I did some tests with the new code. When receiving a SIGPIPE now, the following happens:
3436 10:29:52 [00007fb764f56bad] --- SIGPIPE {si_signo=SIGPIPE, si_code=SI_USER, si_pid=3436, si_uid=1000} ---
3436 10:29:52 [00007fb764bba37d] rt_sigaction(SIGPIPE, {sa_handler=0x7fb7652accd0, sa_mask=[PIPE], sa_flags=SA_RESTORER|SA_RESTART, sa_restorer=0x7fb764bba270}, <unfinished ...>
3460 10:29:52 [00007fb764f56bad] sendto(4, "\x01\x00\x01\x00\x48\x00\x00\x00\x00\x00\x00\x00\x00\x00\x00\x00", 16, 0, NULL, 0 <unfinished ...>
3436 10:29:52 [00007fb764bba37d] <... rt_sigaction resumed> {sa_handler=0x7fb7652accd0, sa_mask=[PIPE], sa_flags=SA_RESTORER|SA_RESTART, sa_restorer=0x7fb764bba270}, 8) = 0
> /usr/lib64/libc-2.17.so(__GI___libc_sigaction+0xfd) [0x3537d]
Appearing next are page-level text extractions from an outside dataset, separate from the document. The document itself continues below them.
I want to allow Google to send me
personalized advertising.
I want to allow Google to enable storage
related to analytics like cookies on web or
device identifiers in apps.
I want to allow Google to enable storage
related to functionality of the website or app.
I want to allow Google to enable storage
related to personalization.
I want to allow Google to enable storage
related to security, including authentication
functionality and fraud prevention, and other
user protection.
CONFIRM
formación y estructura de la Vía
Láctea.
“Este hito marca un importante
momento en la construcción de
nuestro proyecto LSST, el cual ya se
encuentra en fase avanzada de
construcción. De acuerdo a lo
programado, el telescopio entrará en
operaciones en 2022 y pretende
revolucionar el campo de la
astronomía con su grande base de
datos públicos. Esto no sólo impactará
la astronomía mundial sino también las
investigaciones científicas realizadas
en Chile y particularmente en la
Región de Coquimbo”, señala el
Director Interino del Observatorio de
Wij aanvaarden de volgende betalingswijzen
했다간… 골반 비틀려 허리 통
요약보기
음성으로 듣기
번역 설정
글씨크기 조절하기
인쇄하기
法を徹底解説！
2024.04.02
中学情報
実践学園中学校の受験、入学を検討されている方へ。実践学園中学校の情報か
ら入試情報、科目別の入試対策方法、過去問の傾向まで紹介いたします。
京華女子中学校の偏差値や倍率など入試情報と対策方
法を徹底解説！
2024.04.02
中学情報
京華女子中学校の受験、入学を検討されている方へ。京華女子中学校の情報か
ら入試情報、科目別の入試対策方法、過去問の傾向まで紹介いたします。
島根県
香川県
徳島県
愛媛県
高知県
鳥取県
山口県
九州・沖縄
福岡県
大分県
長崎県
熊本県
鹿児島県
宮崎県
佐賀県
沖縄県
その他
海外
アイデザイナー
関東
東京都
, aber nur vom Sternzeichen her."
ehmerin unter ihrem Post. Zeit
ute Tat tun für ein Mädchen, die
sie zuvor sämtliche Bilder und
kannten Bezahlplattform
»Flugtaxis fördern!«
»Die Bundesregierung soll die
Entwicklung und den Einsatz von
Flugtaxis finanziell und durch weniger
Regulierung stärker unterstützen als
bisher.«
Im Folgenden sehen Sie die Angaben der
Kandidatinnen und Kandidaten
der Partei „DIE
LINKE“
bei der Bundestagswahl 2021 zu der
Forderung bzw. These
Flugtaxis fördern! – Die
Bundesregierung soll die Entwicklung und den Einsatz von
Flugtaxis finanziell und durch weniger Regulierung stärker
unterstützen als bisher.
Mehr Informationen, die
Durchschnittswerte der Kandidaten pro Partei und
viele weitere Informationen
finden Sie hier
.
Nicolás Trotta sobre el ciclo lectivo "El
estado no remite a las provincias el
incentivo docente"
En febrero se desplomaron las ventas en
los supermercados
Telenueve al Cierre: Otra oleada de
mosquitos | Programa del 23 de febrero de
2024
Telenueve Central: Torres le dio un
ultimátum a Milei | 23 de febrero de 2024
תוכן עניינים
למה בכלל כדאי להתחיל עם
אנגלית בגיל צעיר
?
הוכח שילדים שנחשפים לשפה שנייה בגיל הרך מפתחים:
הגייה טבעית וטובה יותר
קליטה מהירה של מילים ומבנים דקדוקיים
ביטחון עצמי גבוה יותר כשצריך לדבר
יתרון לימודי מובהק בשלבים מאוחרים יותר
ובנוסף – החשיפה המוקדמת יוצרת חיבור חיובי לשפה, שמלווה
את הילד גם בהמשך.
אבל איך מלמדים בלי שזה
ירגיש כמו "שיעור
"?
> /usr/lib64/libc-2.17.so(signal+0x66) [0x35186]
> /usr/lib64/R/lib/libR.so(locale2charset+0x28c5) [0x148ce5]
> /usr/lib64/libc-2.17.so(killpg+0x40) [0x35270]
> /usr/lib64/libpthread-2.17.so(send+0x1d) [0xebad]
> /usr/lib64/R/bin/Rserve(server_send+0x18) [0x55a8]
> /usr/lib64/R/bin/Rserve(Rserve_QAP1_send_resp+0xa0) [0x54d0]
> /usr/lib64/R/bin/Rserve(Rserve_QAP1_connected+0xda0) [0xc7e0]
> /usr/lib64/R/bin/Rserve(serverLoop+0x262) [0xe242]
> /usr/lib64/R/bin/Rserve(main+0x359) [0x47c9]
> /usr/lib64/libc-2.17.so(__libc_start_main+0xf5) [0x21c05]
> /usr/lib64/R/bin/Rserve(_start+0x29) [0x5367]
3436 10:29:52 [00007fb764bba279] rt_sigreturn({mask=[]} <unfinished ...>
3436 10:29:52 [00007fb764f56bad] <... rt_sigreturn resumed> ) = -1 EPIPE (Broken pipe)
> /usr/lib64/libpthread-2.17.so(send+0x1d) [0xebad]
> /usr/lib64/R/bin/Rserve(server_send+0x18) [0x55a8]
> /usr/lib64/R/bin/Rserve(Rserve_QAP1_send_resp+0xa0) [0x54d0]
> /usr/lib64/R/bin/Rserve(Rserve_QAP1_connected+0xda0) [0xc7e0]
> /usr/lib64/R/bin/Rserve(serverLoop+0x262) [0xe242]
> /usr/lib64/R/bin/Rserve(main+0x359) [0x47c9]
> /usr/lib64/libc-2.17.so(__libc_start_main+0xf5) [0x21c05]
> /usr/lib64/R/bin/Rserve(_start+0x29) [0x5367]
3436 10:29:52 [00007fb764f56a3d] recvfrom(4, <unfinished ...>
3436 10:29:52 [00007fb764f56a3d] <... recvfrom resumed> "", 16, 0, NULL, NULL) = 0
> /usr/lib64/libpthread-2.17.so(recv+0x1d) [0xea3d]
> /usr/lib64/R/bin/Rserve(server_recv+0x18) [0x55c8]
> /usr/lib64/R/bin/Rserve(Rserve_QAP1_connected+0x170) [0xbbb0]
> /usr/lib64/R/bin/Rserve(serverLoop+0x262) [0xe242]
> /usr/lib64/R/bin/Rserve(main+0x359) [0x47c9]
> /usr/lib64/libc-2.17.so(__libc_start_main+0xf5) [0x21c05]
> /usr/lib64/R/bin/Rserve(_start+0x29) [0x5367]
3436 10:29:52 [????????????????] +++ exited with 0 +++
1238 10:29:52 [00007fb764c74783] --- SIGCHLD {si_signo=SIGCHLD, si_code=CLD_EXITED, si_pid=3436, si_uid=1000, si_status=0, si_utime=4, si_stime=4} ---
The child now gracefully shuts down, as it nicely detects the socket was closed.